_EXTRACT_
::::::::::

= Timeline of Thames Television =

This is a timeline of the history of the British broadcaster Thames Television and its predecessor Associated-Rediffusion. Between them, they provided the ITV weekday service for London from 1955 to 1992, after which Thames continued as an independent production company until 2003.

==Associated-Rediffusion==

- 1955
  - 22 September – At 7:15pm, ITV goes on the air for the first time when Associated-Rediffusion starts broadcasting on weekdays to the London area.
  - 23 September – Associated-Rediffusion, and therefore ITV's first full day of transmission, includes the inaugural edition of Morning Magazine. At 12pm, ITV's first breakdown occurs when the ITN news bulletin was scheduled to air.

- 1956
  - 6 January – The first edition of current affairs programme This Week is broadcast.

- 1957 to 1963
  - No events.

- 1964
  - 6 April – The name Associated-Rediffusion is dropped in favour of Rediffusion London, to reflect the cultural changes of the time, and output altered accordingly.
  - Associated-Rediffusion is given a three-year extension to its licence. This is later extended by a further year.

- 1965
  - No events.

- 1966
  - No events.

- 1967
  - October – The Independent Television Authority announces that there was no place for Rediffusion in the redrawn franchise pattern. Also, ABC Weekend TV loses all its franchises along with the rights to take over the Midlands, held by ATV, or the London Weekend franchise, awarded to the London Television Consortium. ABPC, the parent company of ABC and BET, the parent company of Rediffusion, created Thames as a separate entity. Rediffusion's parent company, BET, takes a 49% stake in Thames, and was under-represented in the management of the new company – a state of affairs to which Rediffusion strongly objected. The ITA replied that either Thames or ABC take over. Rediffusion chose Thames.

- 1968
  - 29 July – Rediffusion London's last night on the air.

::::::::::

_WHAT THE EXERCISE ASKS_
Copy the Thames Television timeline word for word, everything from "This is a timeline" down to "the London area.".

_ENTRIES PROVIDED_
::::::::::

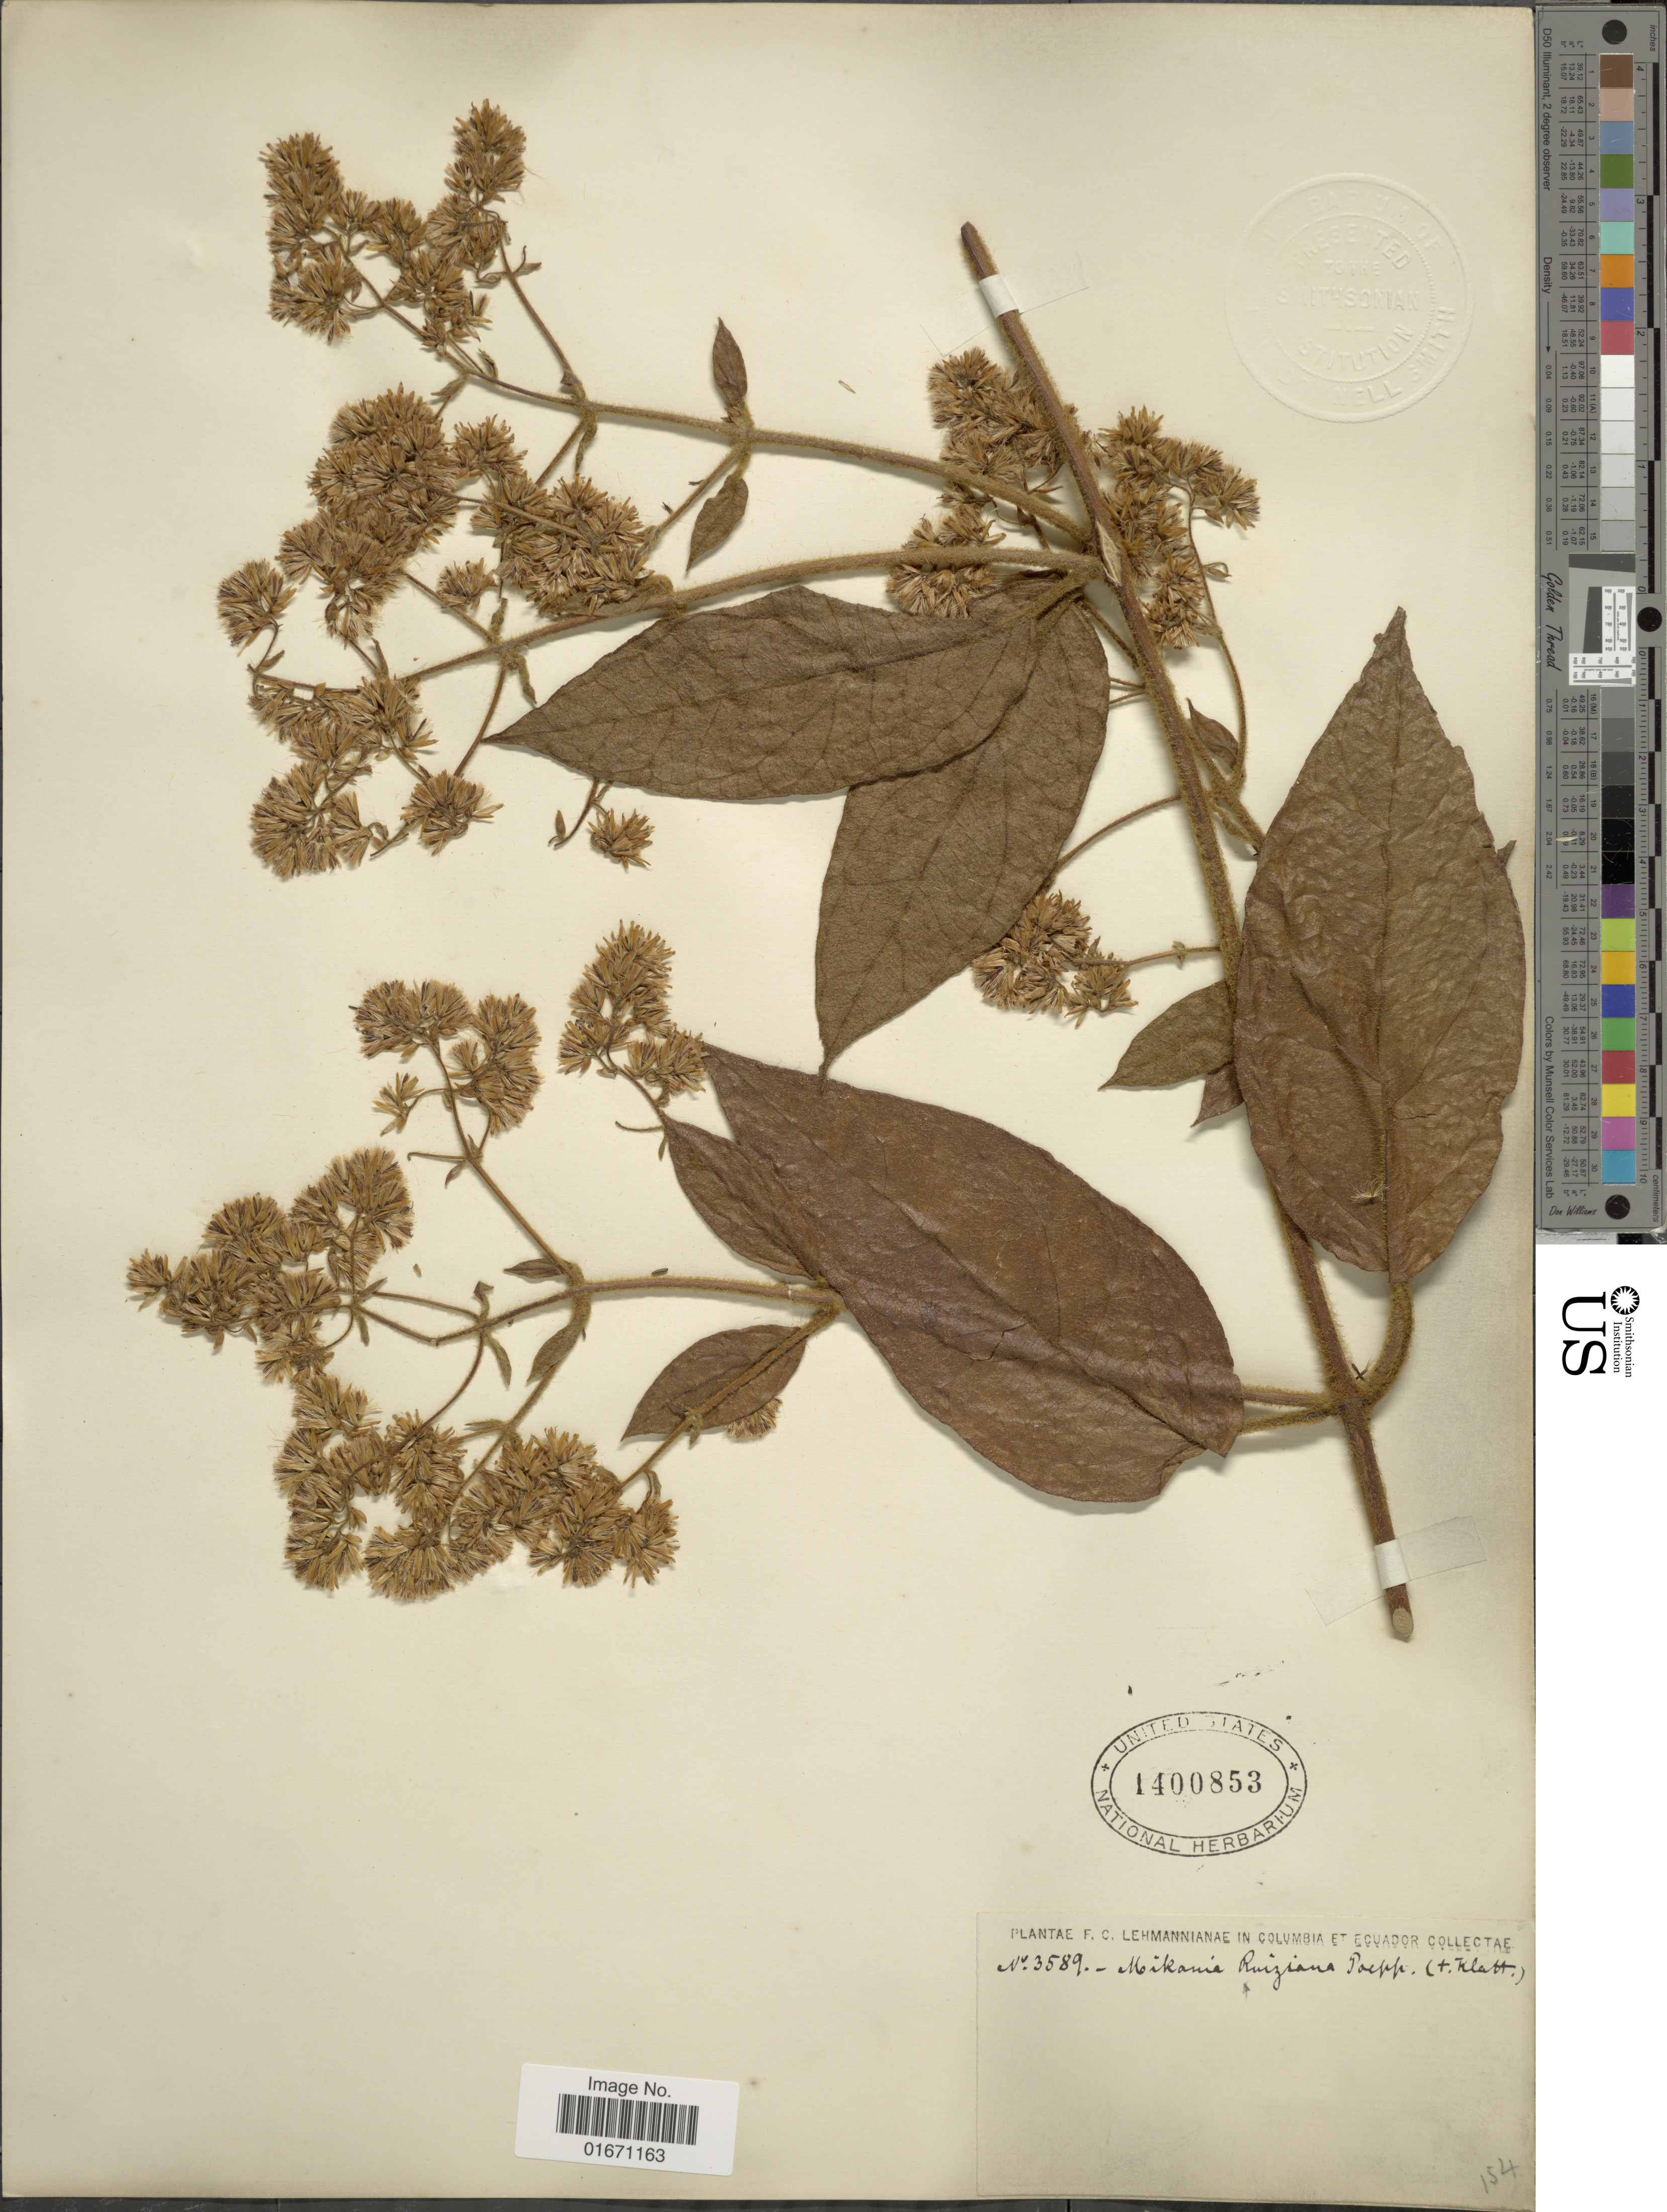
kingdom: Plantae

::::::::::

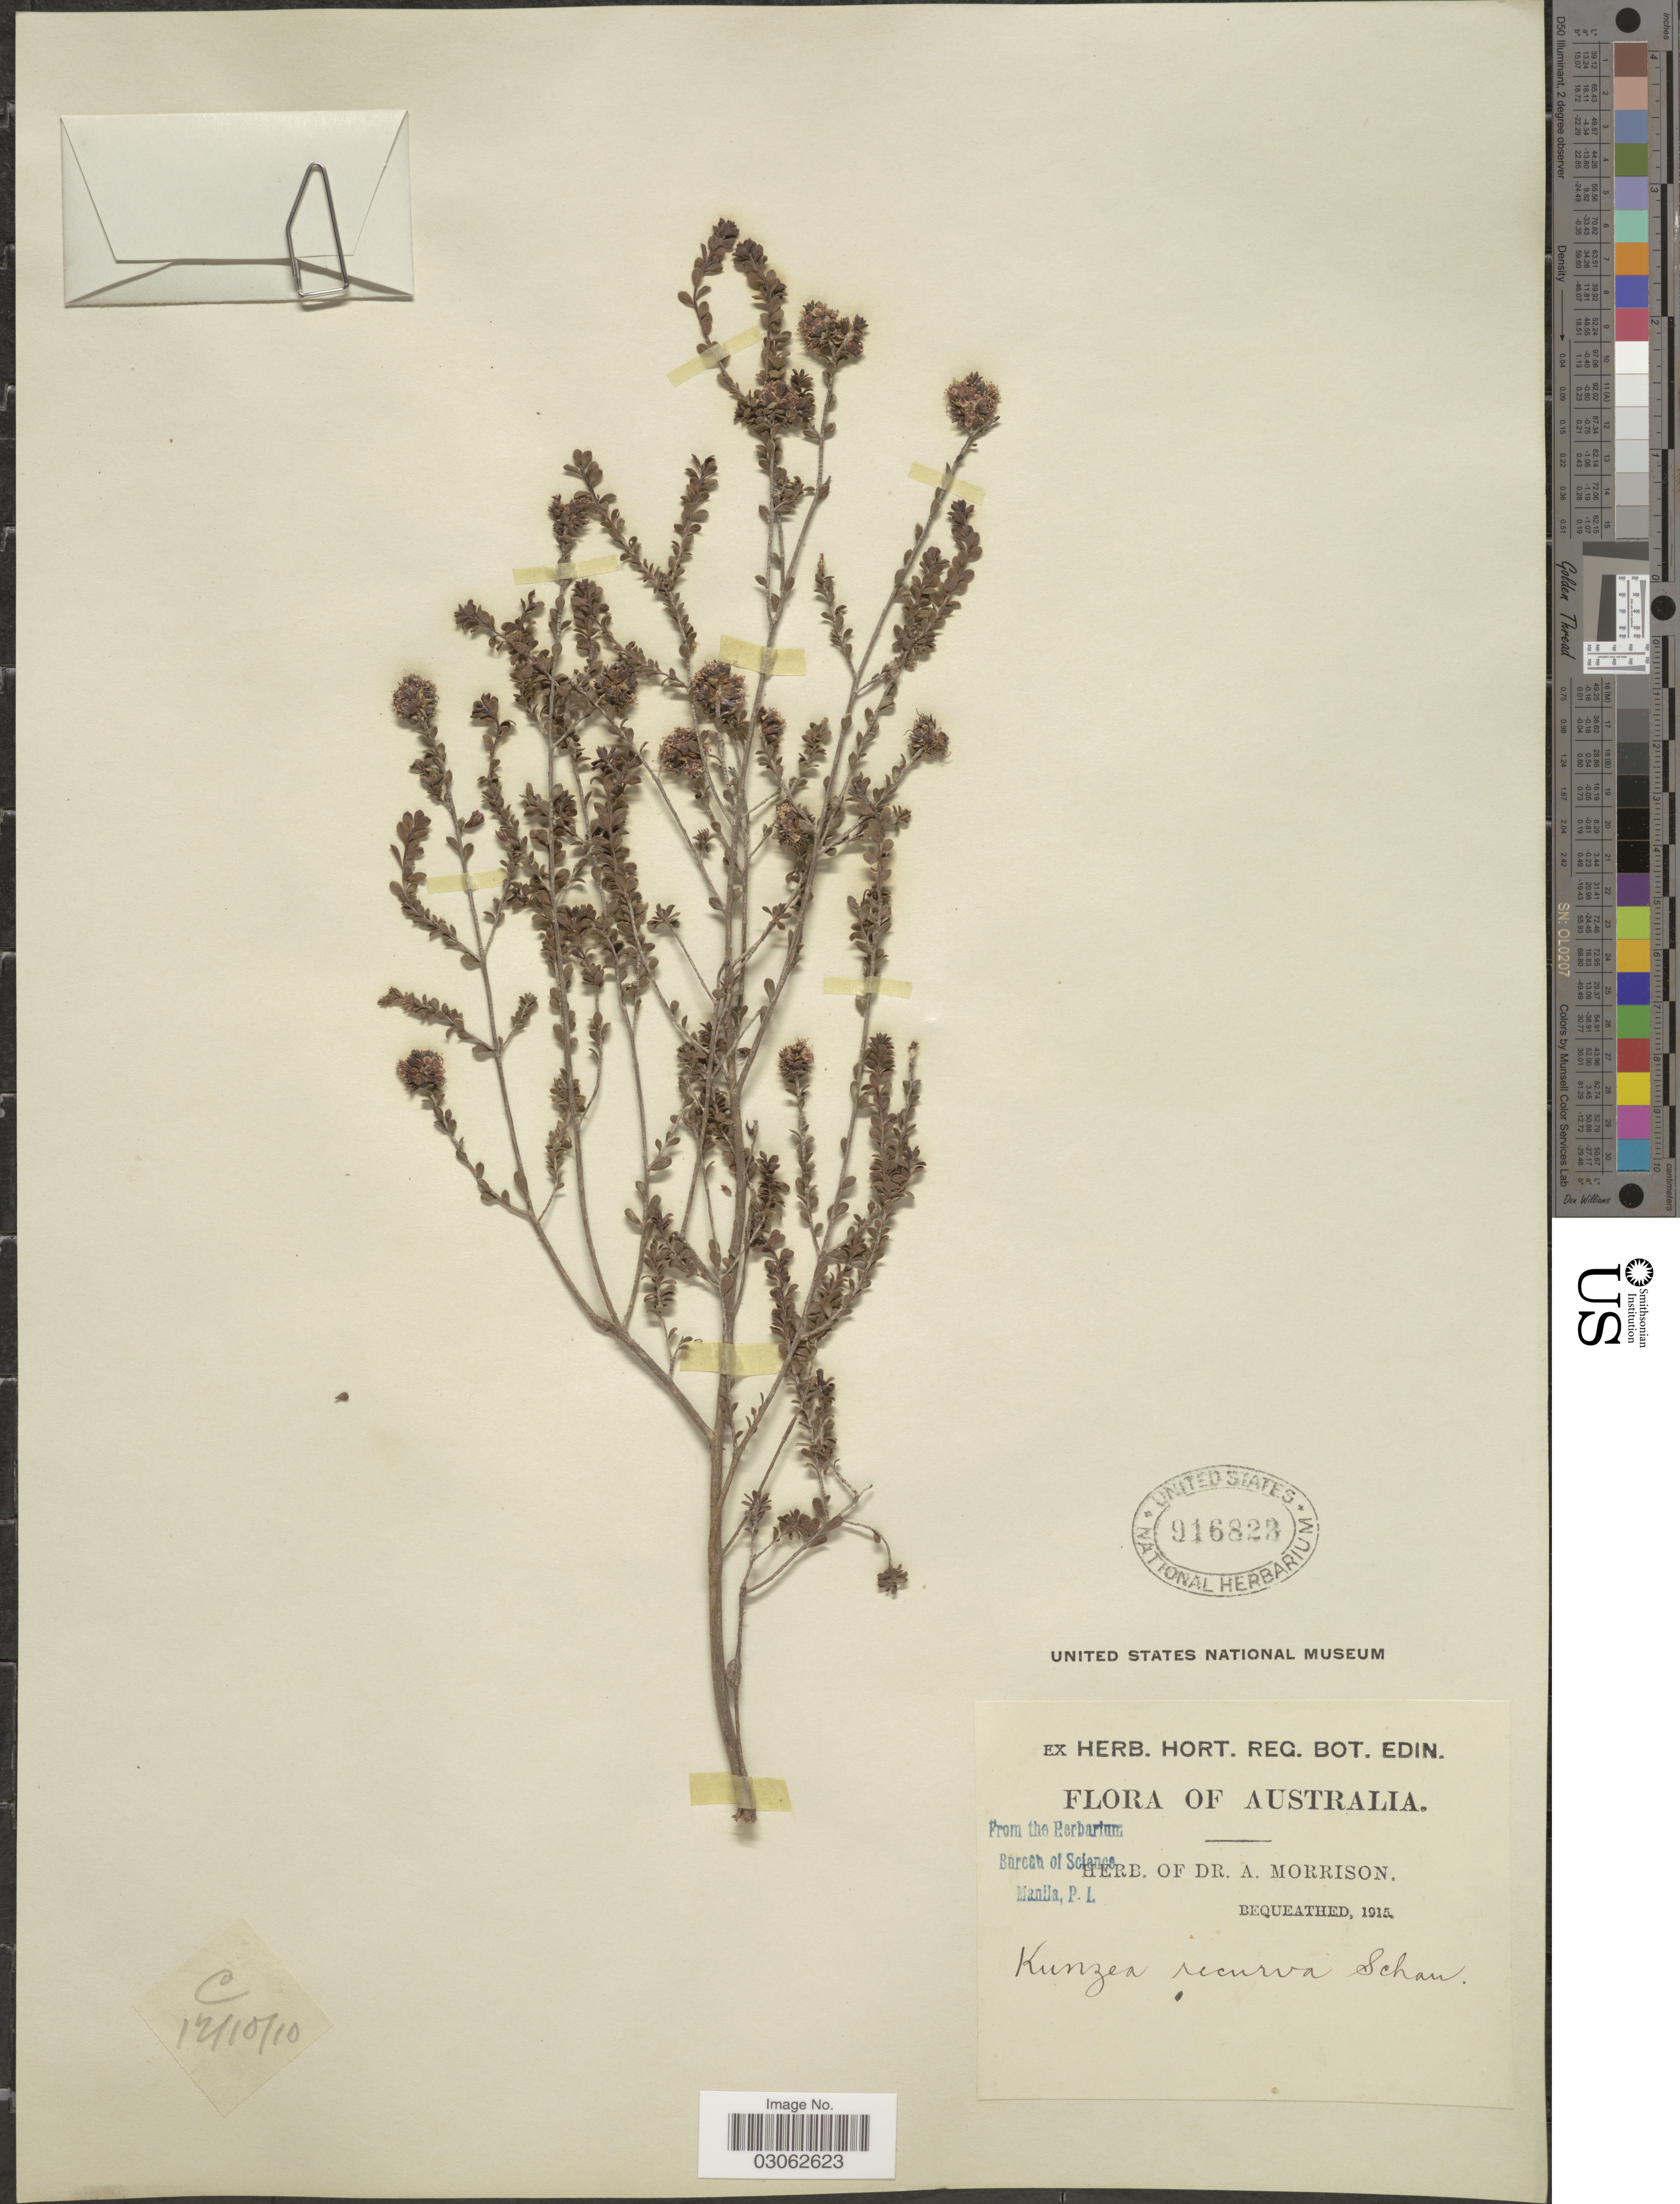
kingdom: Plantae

::::::::::

_RESULT OF THIS EXERCISE_
This is a timeline of the history of the British broadcaster Thames Television and its predecessor Associated-Rediffusion. Between them, they provided the ITV weekday service for London from 1955 to 1992, after which Thames continued as an independent production company until 2003.

==Associated-Rediffusion==

- 1955
  - 22 September – At 7:15pm, ITV goes on the air for the first time when Associated-Rediffusion starts broadcasting on weekdays to the London area.